Dogs can cry, but not in the same sense humans do. Unlike people, dogs don’t tear up when they are sad, nor do they sob or wail. The canine equivalent to human crying is whimpering or whining.
But why do dogs cry? There are several reasons why dogs cry. Whining can be a sign of attention-seeking behavior or that your dog needs or wants something. Some dogs whine when they are scared, stressed, or in pain. Crying is also a sign of submissive behavior and might be your dog’s way of apologizing.
Whining is sometimes cute, but it can become bothersome if it goes on forever or becomes a habit. To stop your dog from crying, you have to understand why it’s crying. Keep reading to discover the potential causes of crying.
Do Dogs Really Cry When They Are Sad?
Dogs can cry, but their eyes can’t secrete tears, at least not when they are sad. Dog crying is more like whining and whimpering, and unlike people, dogs don’t shed tears when they are unhappy.
Signs that your dog might be sad include vocalizations like whining and whimpering, lack of energy, changes in sleeping pattern or behavior, and refusing food or treats. If your dog is sad, its eyes may appear smaller than usual and squinty.
While dogs don’t cry tears when they are sad, dog tears can be a sign that something is wrong with your dog’s eyes. Take your dog to the vet as soon as possible if it has teary eyes.
Reasons Why Dogs Cry
Dogs use many methods of communication, and their preferred way to express sadness is through whimpering or whining. Dogs cry for several reasons, including when they are scared, stressed, in pain, want attention, or need something.
Your Dog Needs or Wants Something
The most common reason dogs cry is that they need or want something from their owners. Like barking dogs, dogs who whine or whimper are trying to communicate.
Your dog’s whining can be a sign that it wants food, water, or a potty break. Maybe your dog turned its water bowl, or its favorite toy is nowhere to be found. Once you identify the problem and fix it, the dog’s cries will stop.
Whimpering and whining can also point to bigger problems. If your dog is whining that it needs to go outside after you just took it out, this could indicate a digestive problem or bladder issue. If your dog goes again, as soon as you’re outside, take it to the vet.
Crying for Attention
Some dogs whimper and whine just because no one is looking or paying attention to them. This type of behavior is similar to how small children cry when bored.
If your dog wants attention, spend more time together playing or exercising. Keep your dog mentally stimulated with puzzle toys and teach it new commands and tricks to keep things interesting.
Lack of mental stimulation and exercise leads to boredom and destructive behaviors such as digging and chewing.
Your Dog is Scared or Stressed
Dog-whining can also be a sign that your dog is scared or anxious. If your dog is pacing, trembling, cowering, or panting while whining, it’s nervous or afraid of something.
If your dog cries right before you leave for work, it may suffer from separation anxiety. Dogs with separation anxiety usually exhibit destructive behaviors, like digging, howling, and chewing while their owners are gone.
Sometimes, whining can be a sign your dog is in pain. If your senior dog whines every time it needs to go up the stairs or while attempting to jump on the sofa, it might suffer from arthritis and joint pain.
If your dog cries for no apparent reason and all its needs are met, schedule an appointment with your vet. Your vet will examine your dog and order the necessary tests to rule out health problems.
Your Dog is Apologizing
Whimpering and whining can be signs of submissive behavior and your dog’s way of saying you’re in charge. When you reprimand your dog for digging the carpet or begging for leftovers, the whining can be a form of an apology.
If your dog is crying because it’s sorry, accept its apology and walk away. This will show your dog that everything is forgiven.
What To Do When Your Dog is Crying
Dogs cry and whine as a means of communication. Attention seeking, pain, frustration, and resource soliciting are common reasons dogs cry.
If your dog’s basic needs are met, and it’s still whining, consult your vet. Your veterinarian will examine your dog and run tests to rule out medical problems that can cause pain.
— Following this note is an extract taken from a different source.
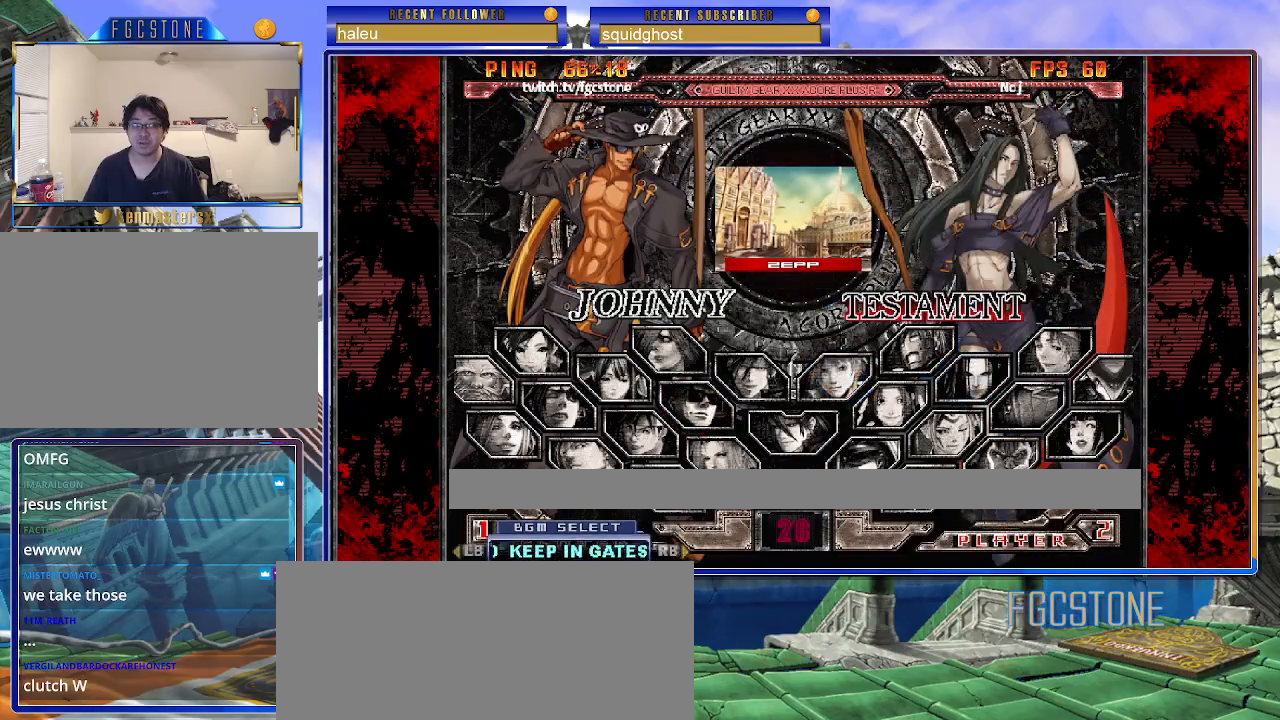
{"buttons": [], "left_stick": "center", "events": []}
If your senior dog starts to whine suddenly, it might be suffering from canine cognitive dysfunction, which causes symptoms similar to those of Alzheimer’s in people.
If your vet rules out medical issues, your dog’s whining is likely caused by a behavioral problem. A certified animal behavior expert or a certified trainer can work with your dog and help stop your dog from crying.
Unlike people, dogs aren’t capable of secreting tears when they are sad, nor do they weep. The equivalent of a human crying is a canine whimpering or whining.
Dogs use whimpers and whines to communicate, and these vocalizations can mean many different things. The most common reasons dogs cry are attention-seeking behavior, pain, anxiety, frustration, resource soliciting, excitement, and fear.